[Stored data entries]
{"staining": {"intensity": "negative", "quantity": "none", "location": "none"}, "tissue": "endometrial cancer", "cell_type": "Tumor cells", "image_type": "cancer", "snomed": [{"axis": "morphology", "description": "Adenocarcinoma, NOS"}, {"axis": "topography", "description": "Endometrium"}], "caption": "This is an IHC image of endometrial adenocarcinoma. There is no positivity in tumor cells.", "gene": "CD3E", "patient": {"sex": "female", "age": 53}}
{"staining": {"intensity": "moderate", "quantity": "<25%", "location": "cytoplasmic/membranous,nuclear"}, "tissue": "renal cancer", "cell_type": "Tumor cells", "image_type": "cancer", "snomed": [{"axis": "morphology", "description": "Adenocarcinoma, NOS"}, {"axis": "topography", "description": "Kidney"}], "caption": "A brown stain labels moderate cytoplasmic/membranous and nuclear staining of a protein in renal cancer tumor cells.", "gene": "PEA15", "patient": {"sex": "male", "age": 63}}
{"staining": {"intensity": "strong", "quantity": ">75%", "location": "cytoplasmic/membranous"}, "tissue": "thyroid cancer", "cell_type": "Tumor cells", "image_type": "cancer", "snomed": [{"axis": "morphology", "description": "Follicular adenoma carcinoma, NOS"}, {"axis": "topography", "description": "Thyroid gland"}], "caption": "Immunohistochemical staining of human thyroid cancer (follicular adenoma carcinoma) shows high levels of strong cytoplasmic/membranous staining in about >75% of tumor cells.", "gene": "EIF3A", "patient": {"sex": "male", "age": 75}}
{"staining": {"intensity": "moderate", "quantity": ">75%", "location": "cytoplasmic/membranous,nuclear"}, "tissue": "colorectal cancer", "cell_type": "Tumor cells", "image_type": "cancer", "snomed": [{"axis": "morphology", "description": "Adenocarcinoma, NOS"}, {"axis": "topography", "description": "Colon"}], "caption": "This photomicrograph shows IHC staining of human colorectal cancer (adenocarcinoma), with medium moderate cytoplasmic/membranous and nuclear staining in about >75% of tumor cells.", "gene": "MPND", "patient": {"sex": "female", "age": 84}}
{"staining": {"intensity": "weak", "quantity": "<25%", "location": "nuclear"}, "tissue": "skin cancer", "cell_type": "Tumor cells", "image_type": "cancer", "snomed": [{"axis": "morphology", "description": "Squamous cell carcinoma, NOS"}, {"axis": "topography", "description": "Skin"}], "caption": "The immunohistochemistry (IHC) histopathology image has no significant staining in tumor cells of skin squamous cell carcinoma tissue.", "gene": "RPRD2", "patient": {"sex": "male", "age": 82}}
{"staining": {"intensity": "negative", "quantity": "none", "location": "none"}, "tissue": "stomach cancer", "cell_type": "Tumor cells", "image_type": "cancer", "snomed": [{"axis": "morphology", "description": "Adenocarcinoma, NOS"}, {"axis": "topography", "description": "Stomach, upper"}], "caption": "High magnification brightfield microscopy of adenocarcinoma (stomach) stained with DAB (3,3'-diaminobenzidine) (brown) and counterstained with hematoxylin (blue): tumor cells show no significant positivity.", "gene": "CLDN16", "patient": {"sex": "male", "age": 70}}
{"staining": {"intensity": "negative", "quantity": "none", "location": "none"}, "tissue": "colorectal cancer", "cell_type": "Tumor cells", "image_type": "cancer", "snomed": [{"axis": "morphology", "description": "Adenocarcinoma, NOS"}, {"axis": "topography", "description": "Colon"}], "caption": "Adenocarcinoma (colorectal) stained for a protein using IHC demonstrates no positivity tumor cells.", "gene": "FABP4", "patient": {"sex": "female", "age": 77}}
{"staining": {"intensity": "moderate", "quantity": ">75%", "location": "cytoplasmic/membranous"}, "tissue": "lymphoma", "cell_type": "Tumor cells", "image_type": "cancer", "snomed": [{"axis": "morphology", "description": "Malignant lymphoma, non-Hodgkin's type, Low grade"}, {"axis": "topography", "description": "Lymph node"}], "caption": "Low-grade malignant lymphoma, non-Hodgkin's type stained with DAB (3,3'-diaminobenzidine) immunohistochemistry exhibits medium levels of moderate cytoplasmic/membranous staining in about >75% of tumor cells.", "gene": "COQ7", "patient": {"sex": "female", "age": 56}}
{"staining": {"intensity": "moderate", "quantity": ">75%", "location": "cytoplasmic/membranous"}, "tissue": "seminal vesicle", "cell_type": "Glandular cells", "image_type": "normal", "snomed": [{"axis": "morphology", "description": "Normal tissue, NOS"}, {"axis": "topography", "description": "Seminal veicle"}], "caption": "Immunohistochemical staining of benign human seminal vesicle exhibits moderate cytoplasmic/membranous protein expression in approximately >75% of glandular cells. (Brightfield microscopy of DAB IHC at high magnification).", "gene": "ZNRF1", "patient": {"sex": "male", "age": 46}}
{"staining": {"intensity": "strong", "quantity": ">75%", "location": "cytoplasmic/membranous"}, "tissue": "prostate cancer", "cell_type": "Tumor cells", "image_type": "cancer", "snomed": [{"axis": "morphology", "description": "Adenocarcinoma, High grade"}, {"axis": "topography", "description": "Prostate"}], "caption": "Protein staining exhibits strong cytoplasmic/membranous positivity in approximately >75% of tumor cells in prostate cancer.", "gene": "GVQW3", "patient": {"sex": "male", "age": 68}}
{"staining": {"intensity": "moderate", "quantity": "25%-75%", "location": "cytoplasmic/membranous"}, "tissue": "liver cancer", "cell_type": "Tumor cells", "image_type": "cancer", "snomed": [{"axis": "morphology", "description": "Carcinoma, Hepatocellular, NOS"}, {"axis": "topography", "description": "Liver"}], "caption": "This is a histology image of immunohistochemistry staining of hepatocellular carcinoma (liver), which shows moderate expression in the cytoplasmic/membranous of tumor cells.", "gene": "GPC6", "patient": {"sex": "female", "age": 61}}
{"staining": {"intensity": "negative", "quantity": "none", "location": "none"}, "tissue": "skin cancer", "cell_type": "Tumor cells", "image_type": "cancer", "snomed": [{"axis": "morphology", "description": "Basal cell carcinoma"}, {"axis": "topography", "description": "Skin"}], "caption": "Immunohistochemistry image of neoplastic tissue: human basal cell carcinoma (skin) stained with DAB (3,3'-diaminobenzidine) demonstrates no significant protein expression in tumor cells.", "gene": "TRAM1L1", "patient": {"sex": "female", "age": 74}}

WHAT YOU NEED TO DO
Report each line of the entries where the word "about" occurs.

TASK OUTPUT
{"staining": {"intensity": "strong", "quantity": ">75%", "location": "cytoplasmic/membranous"}, "tissue": "thyroid cancer", "cell_type": "Tumor cells", "image_type": "cancer", "snomed": [{"axis": "morphology", "description": "Follicular adenoma carcinoma, NOS"}, {"axis": "topography", "description": "Thyroid gland"}], "caption": "Immunohistochemical staining of human thyroid cancer (follicular adenoma carcinoma) shows high levels of strong cytoplasmic/membranous staining in about >75% of tumor cells.", "gene": "EIF3A", "patient": {"sex": "male", "age": 75}}
{"staining": {"intensity": "moderate", "quantity": ">75%", "location": "cytoplasmic/membranous,nuclear"}, "tissue": "colorectal cancer", "cell_type": "Tumor cells", "image_type": "cancer", "snomed": [{"axis": "morphology", "description": "Adenocarcinoma, NOS"}, {"axis": "topography", "description": "Colon"}], "caption": "This photomicrograph shows IHC staining of human colorectal cancer (adenocarcinoma), with medium moderate cytoplasmic/membranous and nuclear staining in about >75% of tumor cells.", "gene": "MPND", "patient": {"sex": "female", "age": 84}}
{"staining": {"intensity": "moderate", "quantity": ">75%", "location": "cytoplasmic/membranous"}, "tissue": "lymphoma", "cell_type": "Tumor cells", "image_type": "cancer", "snomed": [{"axis": "morphology", "description": "Malignant lymphoma, non-Hodgkin's type, Low grade"}, {"axis": "topography", "description": "Lymph node"}], "caption": "Low-grade malignant lymphoma, non-Hodgkin's type stained with DAB (3,3'-diaminobenzidine) immunohistochemistry exhibits medium levels of moderate cytoplasmic/membranous staining in about >75% of tumor cells.", "gene": "COQ7", "patient": {"sex": "female", "age": 56}}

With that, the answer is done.